Extracted page text data:
*** Block opens ***

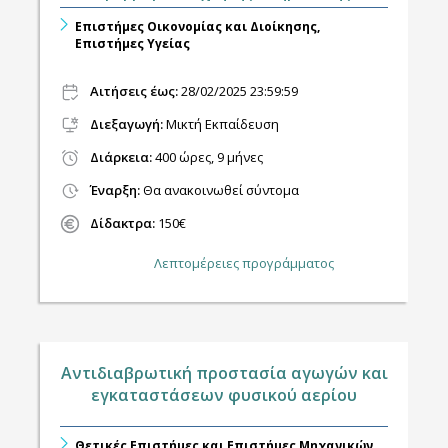
Επιστήμες Οικονομίας και Διοίκησης,
Επιστήμες Υγείας
Αιτήσεις έως:
28/02/2025 23:59:59
Διεξαγωγή
:
Μικτή Εκπαίδευση
Διάρκεια:
400 ώρες, 9 μήνες
Έναρξη:
Θα ανακοινωθεί σύντομα
Δίδακτρα:
150€
Λεπτομέρειες προγράμματος
Αντιδιαβρωτική προστασία αγωγών και
εγκαταστάσεων φυσικού αερίου
Θετικές Επιστήμες και Επιστήμες Μηχανικών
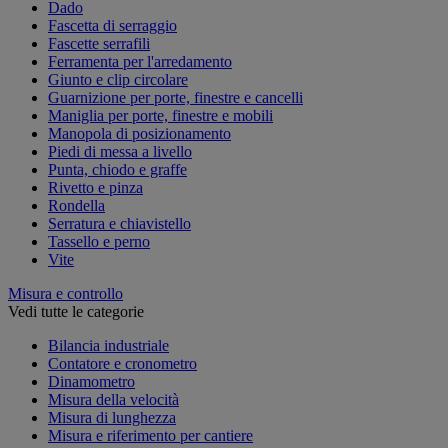
Dado
Fascetta di serraggio
Fascette serrafili
Ferramenta per l'arredamento
Giunto e clip circolare
Guarnizione per porte, finestre e cancelli
Maniglia per porte, finestre e mobili
Manopola di posizionamento
Piedi di messa a livello
Punta, chiodo e graffe
Rivetto e pinza
Rondella
Serratura e chiavistello
Tassello e perno
Vite
Misura e controllo
Vedi tutte le categorie
Bilancia industriale
Contatore e cronometro
Dinamometro
Misura della velocità
Misura di lunghezza
Misura e riferimento per cantiere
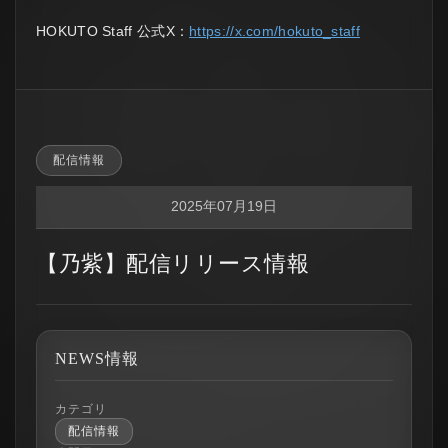
HOKUTO Staff 公式X：
https://x.com/hokuto_staff
配信情報
2025年07月19日
【乃紫】配信リリース情報
NEWS情報
カテゴリ
配信情報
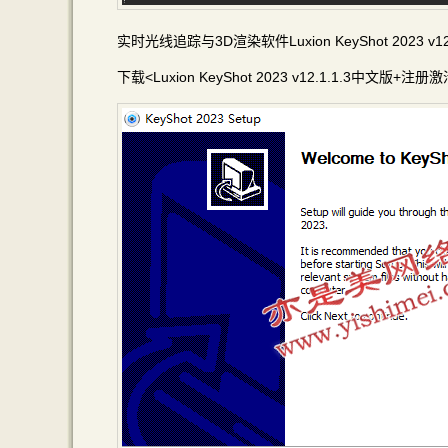
实时光线追踪与3D渲染软件Luxion KeyShot 2023
下载<Luxion KeyShot 2023 v12.1.1.3中文版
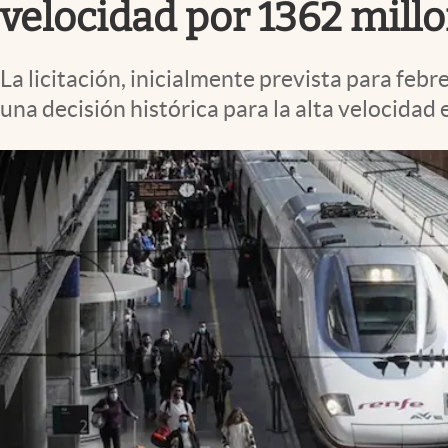
velocidad por 1362 millo
La licitación, inicialmente prevista para feb
una decisión histórica para la alta velocidad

*** Block closes ***

Work order:
Wherever the string "Misura" appears in a line of the records, copy that line.

Written solution:
Misura e controllo
Misura della velocità
Misura di lunghezza
Misura e riferimento per cantiere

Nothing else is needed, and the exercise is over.